Aim of the exercise:
Print all of the data exactly, with no line missing.

• • • • •

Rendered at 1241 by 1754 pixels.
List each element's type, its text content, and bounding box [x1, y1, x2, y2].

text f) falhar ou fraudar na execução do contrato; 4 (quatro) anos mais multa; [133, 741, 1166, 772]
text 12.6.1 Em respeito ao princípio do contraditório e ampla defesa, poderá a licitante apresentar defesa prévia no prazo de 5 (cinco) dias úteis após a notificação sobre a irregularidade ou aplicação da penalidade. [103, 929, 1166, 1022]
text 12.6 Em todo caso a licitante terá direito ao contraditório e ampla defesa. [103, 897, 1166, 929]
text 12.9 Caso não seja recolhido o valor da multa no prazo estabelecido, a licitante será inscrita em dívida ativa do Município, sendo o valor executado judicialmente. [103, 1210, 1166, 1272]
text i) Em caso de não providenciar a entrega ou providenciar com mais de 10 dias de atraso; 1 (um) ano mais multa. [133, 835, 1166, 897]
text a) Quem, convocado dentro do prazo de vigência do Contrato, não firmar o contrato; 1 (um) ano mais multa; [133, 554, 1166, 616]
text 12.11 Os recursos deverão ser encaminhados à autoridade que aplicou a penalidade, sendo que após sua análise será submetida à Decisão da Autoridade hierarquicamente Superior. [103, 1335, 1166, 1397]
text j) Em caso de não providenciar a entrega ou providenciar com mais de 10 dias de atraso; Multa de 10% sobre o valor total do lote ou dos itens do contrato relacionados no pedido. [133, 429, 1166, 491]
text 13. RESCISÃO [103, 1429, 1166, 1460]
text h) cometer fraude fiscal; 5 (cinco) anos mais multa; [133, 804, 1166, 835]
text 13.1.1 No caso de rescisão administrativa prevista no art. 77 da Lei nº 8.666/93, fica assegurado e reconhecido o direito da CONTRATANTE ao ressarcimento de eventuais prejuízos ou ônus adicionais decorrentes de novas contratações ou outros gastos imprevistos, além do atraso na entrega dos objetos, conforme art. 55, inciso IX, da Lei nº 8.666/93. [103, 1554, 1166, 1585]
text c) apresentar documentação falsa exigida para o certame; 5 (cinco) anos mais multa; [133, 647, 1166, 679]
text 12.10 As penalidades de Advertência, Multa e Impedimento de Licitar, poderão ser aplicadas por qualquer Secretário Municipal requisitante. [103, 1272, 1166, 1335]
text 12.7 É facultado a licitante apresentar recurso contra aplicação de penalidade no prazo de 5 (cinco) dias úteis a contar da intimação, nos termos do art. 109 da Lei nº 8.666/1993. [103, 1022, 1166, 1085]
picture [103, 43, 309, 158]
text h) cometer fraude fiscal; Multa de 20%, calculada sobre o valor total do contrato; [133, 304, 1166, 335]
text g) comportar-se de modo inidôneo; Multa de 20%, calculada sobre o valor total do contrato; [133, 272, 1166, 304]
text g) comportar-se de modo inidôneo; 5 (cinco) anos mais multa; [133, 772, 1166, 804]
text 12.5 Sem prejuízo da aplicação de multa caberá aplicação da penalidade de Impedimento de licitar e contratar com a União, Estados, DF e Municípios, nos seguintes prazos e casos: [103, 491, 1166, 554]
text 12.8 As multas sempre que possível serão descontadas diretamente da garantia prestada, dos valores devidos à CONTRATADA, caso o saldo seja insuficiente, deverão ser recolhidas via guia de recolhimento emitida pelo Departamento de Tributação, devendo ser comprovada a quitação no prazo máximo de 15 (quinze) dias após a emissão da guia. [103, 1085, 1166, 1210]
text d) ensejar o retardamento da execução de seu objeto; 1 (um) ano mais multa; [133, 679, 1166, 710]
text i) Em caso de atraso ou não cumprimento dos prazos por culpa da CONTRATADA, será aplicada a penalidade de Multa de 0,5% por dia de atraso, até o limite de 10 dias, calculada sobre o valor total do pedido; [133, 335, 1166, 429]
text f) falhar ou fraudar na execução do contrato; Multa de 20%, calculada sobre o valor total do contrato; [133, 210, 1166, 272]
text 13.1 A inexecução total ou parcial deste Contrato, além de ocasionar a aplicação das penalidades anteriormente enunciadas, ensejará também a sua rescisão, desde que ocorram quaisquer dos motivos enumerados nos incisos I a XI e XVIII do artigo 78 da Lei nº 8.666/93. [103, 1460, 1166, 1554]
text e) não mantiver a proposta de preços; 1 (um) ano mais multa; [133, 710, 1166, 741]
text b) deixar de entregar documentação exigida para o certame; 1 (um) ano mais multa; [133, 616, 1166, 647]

• • • • •

Answer to this task:
Rendered at 1241 by 1754 pixels.
List each element's type, its text content, and bounding box [x1, y1, x2, y2].

text f) falhar ou fraudar na execução do contrato; 4 (quatro) anos mais multa; [133, 741, 1166, 772]
text 12.6.1 Em respeito ao princípio do contraditório e ampla defesa, poderá a licitante apresentar defesa prévia no prazo de 5 (cinco) dias úteis após a notificação sobre a irregularidade ou aplicação da penalidade. [103, 929, 1166, 1022]
text 12.6 Em todo caso a licitante terá direito ao contraditório e ampla defesa. [103, 897, 1166, 929]
text 12.9 Caso não seja recolhido o valor da multa no prazo estabelecido, a licitante será inscrita em dívida ativa do Município, sendo o valor executado judicialmente. [103, 1210, 1166, 1272]
text i) Em caso de não providenciar a entrega ou providenciar com mais de 10 dias de atraso; 1 (um) ano mais multa. [133, 835, 1166, 897]
text a) Quem, convocado dentro do prazo de vigência do Contrato, não firmar o contrato; 1 (um) ano mais multa; [133, 554, 1166, 616]
text 12.11 Os recursos deverão ser encaminhados à autoridade que aplicou a penalidade, sendo que após sua análise será submetida à Decisão da Autoridade hierarquicamente Superior. [103, 1335, 1166, 1397]
text j) Em caso de não providenciar a entrega ou providenciar com mais de 10 dias de atraso; Multa de 10% sobre o valor total do lote ou dos itens do contrato relacionados no pedido. [133, 429, 1166, 491]
text 13. RESCISÃO [103, 1429, 1166, 1460]
text h) cometer fraude fiscal; 5 (cinco) anos mais multa; [133, 804, 1166, 835]
text 13.1.1 No caso de rescisão administrativa prevista no art. 77 da Lei nº 8.666/93, fica assegurado e reconhecido o direito da CONTRATANTE ao ressarcimento de eventuais prejuízos ou ônus adicionais decorrentes de novas contratações ou outros gastos imprevistos, além do atraso na entrega dos objetos, conforme art. 55, inciso IX, da Lei nº 8.666/93. [103, 1554, 1166, 1585]
text c) apresentar documentação falsa exigida para o certame; 5 (cinco) anos mais multa; [133, 647, 1166, 679]
text 12.10 As penalidades de Advertência, Multa e Impedimento de Licitar, poderão ser aplicadas por qualquer Secretário Municipal requisitante. [103, 1272, 1166, 1335]
text 12.7 É facultado a licitante apresentar recurso contra aplicação de penalidade no prazo de 5 (cinco) dias úteis a contar da intimação, nos termos do art. 109 da Lei nº 8.666/1993. [103, 1022, 1166, 1085]
picture [103, 43, 309, 158]
text h) cometer fraude fiscal; Multa de 20%, calculada sobre o valor total do contrato; [133, 304, 1166, 335]
text g) comportar-se de modo inidôneo; Multa de 20%, calculada sobre o valor total do contrato; [133, 272, 1166, 304]
text g) comportar-se de modo inidôneo; 5 (cinco) anos mais multa; [133, 772, 1166, 804]
text 12.5 Sem prejuízo da aplicação de multa caberá aplicação da penalidade de Impedimento de licitar e contratar com a União, Estados, DF e Municípios, nos seguintes prazos e casos: [103, 491, 1166, 554]
text 12.8 As multas sempre que possível serão descontadas diretamente da garantia prestada, dos valores devidos à CONTRATADA, caso o saldo seja insuficiente, deverão ser recolhidas via guia de recolhimento emitida pelo Departamento de Tributação, devendo ser comprovada a quitação no prazo máximo de 15 (quinze) dias após a emissão da guia. [103, 1085, 1166, 1210]
text d) ensejar o retardamento da execução de seu objeto; 1 (um) ano mais multa; [133, 679, 1166, 710]
text i) Em caso de atraso ou não cumprimento dos prazos por culpa da CONTRATADA, será aplicada a penalidade de Multa de 0,5% por dia de atraso, até o limite de 10 dias, calculada sobre o valor total do pedido; [133, 335, 1166, 429]
text f) falhar ou fraudar na execução do contrato; Multa de 20%, calculada sobre o valor total do contrato; [133, 210, 1166, 272]
text 13.1 A inexecução total ou parcial deste Contrato, além de ocasionar a aplicação das penalidades anteriormente enunciadas, ensejará também a sua rescisão, desde que ocorram quaisquer dos motivos enumerados nos incisos I a XI e XVIII do artigo 78 da Lei nº 8.666/93. [103, 1460, 1166, 1554]
text e) não mantiver a proposta de preços; 1 (um) ano mais multa; [133, 710, 1166, 741]
text b) deixar de entregar documentação exigida para o certame; 1 (um) ano mais multa; [133, 616, 1166, 647]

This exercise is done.